* **Exercise objective**
Exact wording is required for every entry; transcribe all of them and leave the images out.

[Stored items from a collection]

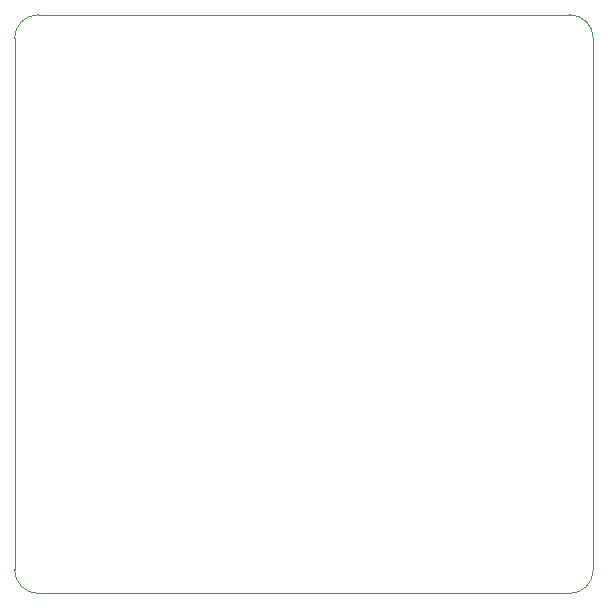
<source format=gko>
%TF.GenerationSoftware,KiCad,Pcbnew,(6.0.9)*%
%TF.CreationDate,2023-01-11T20:23:53+07:00*%
%TF.ProjectId,ESP12CORE_B_MULTI,45535031-3243-44f5-9245-5f425f4d554c,rev?*%
%TF.SameCoordinates,Original*%
%TF.FileFunction,Profile,NP*%
%FSLAX46Y46*%
G04 Gerber Fmt 4.6, Leading zero omitted, Abs format (unit mm)*
G04 Created by KiCad (PCBNEW (6.0.9)) date 2023-01-11 20:23:53*
%MOMM*%
%LPD*%
G01*
G04 APERTURE LIST*
%TA.AperFunction,Profile*%
%ADD10C,0.02*%
%TD*%
G04 APERTURE END LIST*
D10*
X0049000000Y0022000000D02*
X0049000000Y0026000000D01*
X0023000000Y0000000000D02*
X0027000000Y0000000000D01*
X0049000000Y0047000000D02*
G75*
G03*
X0047000000Y0049000000I-0002000000D01*
G01*
X0049000000Y0047000000D02*
X0049000000Y0026000000D01*
X0049000000Y0002000000D02*
X0049000000Y0022000000D01*
X0047000000Y0000000000D02*
G75*
G03*
X0049000000Y0002000000J0002000000D01*
G01*
X0002000000Y0049000000D02*
G75*
G03*
X0000000000Y0047000000J-0002000000D01*
G01*
X0000000000Y0002000000D02*
G75*
G03*
X0002000000Y0000000000I0002000000D01*
G01*
X0023000000Y0000000000D02*
X0002000000Y0000000000D01*
X0002000000Y0049000000D02*
X0047000000Y0049000000D01*
X0000000000Y0002000000D02*
X0000000000Y0047000000D01*
X0047000000Y0000000000D02*
X0027000000Y0000000000D01*
M02*
</source>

* **Your response**
<source format=gko>
%TF.GenerationSoftware,KiCad,Pcbnew,(6.0.9)*%
%TF.CreationDate,2023-01-11T20:23:53+07:00*%
%TF.ProjectId,ESP12CORE_B_MULTI,45535031-3243-44f5-9245-5f425f4d554c,rev?*%
%TF.SameCoordinates,Original*%
%TF.FileFunction,Profile,NP*%
%FSLAX46Y46*%
G04 Gerber Fmt 4.6, Leading zero omitted, Abs format (unit mm)*
G04 Created by KiCad (PCBNEW (6.0.9)) date 2023-01-11 20:23:53*
%MOMM*%
%LPD*%
G01*
G04 APERTURE LIST*
%TA.AperFunction,Profile*%
%ADD10C,0.02*%
%TD*%
G04 APERTURE END LIST*
D10*
X0049000000Y0022000000D02*
X0049000000Y0026000000D01*
X0023000000Y0000000000D02*
X0027000000Y0000000000D01*
X0049000000Y0047000000D02*
G75*
G03*
X0047000000Y0049000000I-0002000000D01*
G01*
X0049000000Y0047000000D02*
X0049000000Y0026000000D01*
X0049000000Y0002000000D02*
X0049000000Y0022000000D01*
X0047000000Y0000000000D02*
G75*
G03*
X0049000000Y0002000000J0002000000D01*
G01*
X0002000000Y0049000000D02*
G75*
G03*
X0000000000Y0047000000J-0002000000D01*
G01*
X0000000000Y0002000000D02*
G75*
G03*
X0002000000Y0000000000I0002000000D01*
G01*
X0023000000Y0000000000D02*
X0002000000Y0000000000D01*
X0002000000Y0049000000D02*
X0047000000Y0049000000D01*
X0000000000Y0002000000D02*
X0000000000Y0047000000D01*
X0047000000Y0000000000D02*
X0027000000Y0000000000D01*
M02*
</source>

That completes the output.